Zur Realisierung des Vorhabens ist die Ausarbeitung einer Überbauungsordnung nötig, die dem Volk vorgelegt werden muss. Mit der Stadt Bern hat die Fambau eine entsprechende Planungsvereinbarung unterzeichnet. Bis Ende 2017 soll eine Testplanung vorliegen. «Läuft es optimal, kann die Bevölkerung Ende 2019/Anfang 2020 abstimmen», sagt Straub. Der Baubeginn für die erste Etappe wäre demnach ab 2021 möglich.

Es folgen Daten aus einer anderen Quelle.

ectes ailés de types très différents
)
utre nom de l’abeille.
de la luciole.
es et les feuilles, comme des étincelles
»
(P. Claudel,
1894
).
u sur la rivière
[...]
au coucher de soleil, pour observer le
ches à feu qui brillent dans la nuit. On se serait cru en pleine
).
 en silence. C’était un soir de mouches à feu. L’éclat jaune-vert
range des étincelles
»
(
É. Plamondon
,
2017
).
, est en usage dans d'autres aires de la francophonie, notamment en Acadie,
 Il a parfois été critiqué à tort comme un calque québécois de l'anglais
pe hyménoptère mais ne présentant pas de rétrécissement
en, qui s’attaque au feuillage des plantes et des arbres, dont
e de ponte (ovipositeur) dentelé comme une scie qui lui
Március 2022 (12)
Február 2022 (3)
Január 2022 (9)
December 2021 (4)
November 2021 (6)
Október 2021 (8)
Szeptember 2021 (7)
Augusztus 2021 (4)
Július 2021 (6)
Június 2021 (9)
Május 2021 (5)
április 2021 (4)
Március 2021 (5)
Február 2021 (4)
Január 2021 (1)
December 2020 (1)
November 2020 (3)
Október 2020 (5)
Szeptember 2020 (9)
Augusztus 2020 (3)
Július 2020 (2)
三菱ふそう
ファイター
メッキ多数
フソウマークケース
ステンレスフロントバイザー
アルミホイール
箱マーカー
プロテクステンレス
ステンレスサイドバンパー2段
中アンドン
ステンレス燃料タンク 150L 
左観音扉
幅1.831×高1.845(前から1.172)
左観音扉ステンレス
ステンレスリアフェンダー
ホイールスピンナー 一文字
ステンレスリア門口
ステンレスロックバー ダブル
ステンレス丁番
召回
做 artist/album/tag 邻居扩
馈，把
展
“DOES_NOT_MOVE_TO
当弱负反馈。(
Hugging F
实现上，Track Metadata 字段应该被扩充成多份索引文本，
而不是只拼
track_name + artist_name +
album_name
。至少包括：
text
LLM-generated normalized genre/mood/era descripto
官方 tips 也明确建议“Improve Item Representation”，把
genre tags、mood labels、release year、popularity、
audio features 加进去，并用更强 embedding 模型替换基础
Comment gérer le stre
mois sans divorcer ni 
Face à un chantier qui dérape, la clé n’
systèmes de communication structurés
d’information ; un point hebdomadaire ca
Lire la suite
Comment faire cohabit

Das grösste Hindernis bis dahin sind wohl die Einwände der Denkmalpflege. Denn Siedlung und Gebäude werden in den Inventaren von Stadt und Kanton als «erhaltenswert» eingestuft. Die Meienegg figuriert zudem im Bundesinventar der schützenwerten Ortsbilder von nationaler Bedeutung. Die Eidgenössische Kommission für Denkmalpflege hatte vor zwei Jahren empfohlen, den Grad des Schutzes zu erhöhen, da die Siedlung ein «zwingend zu erhaltendes Objekt» darstelle. Aufgrund der vom Grossen Rat beschlossenen Senkung des Anteils denkmalgeschützter Gebäude habe er dieser Empfehlung aber nicht nachkommen können, sagt der städtische Denkmalpfleger Jean-Daniel Gross. Er will die Fachmeinung der Denkmalpflege bei der Festsetzung der Überbauungsordnung und im Rahmen des Baugesuches einbringen.

Drohender Gutachterstreit

Bei der Fambau ist man davon wenig beeindruckt: «Das Bundesinventar ist für mich nicht entscheidend», sagt Straub. Die Meienegg liege gemäss dem neuen Stadtentwicklungskonzept (Stek 2016) in einem Gebiet mit hohem Entwicklungspotenzial. Die denkmalschützerischen Einwände basierten letztlich auf einem «Glaubenskrieg». Die Fambau habe zur Meienegg ein Gutachten bei einem ausgewiesenen Fachmann für Denkmalpflege erarbeiten lassen. «Gemäss diesem Gutachten steht einem Abriss der Siedlung grundsätzlich nichts im Wege», sagt Straub. Die Quartierkommission Bümpliz-Bethlehem (QBB) ist bisher über das Vorhaben nicht informiert. Präsident Bernardo Albisetti sieht den Ersatzneubau Meienegg im Kontext einer grösseren Sanierungswelle im Stadtteil. «Ein Grossteil der Bausubstanz muss in den nächsten Jahren saniert oder gar ersetzt werden.» Dies sei zurzeit die grösste Herausforderung für Bern-West. Jeder Einzelfall müsse gesondert betrachtet werden. «Denkmalpflege darf aber nicht zu Denkverboten führen», sagt Albisetti.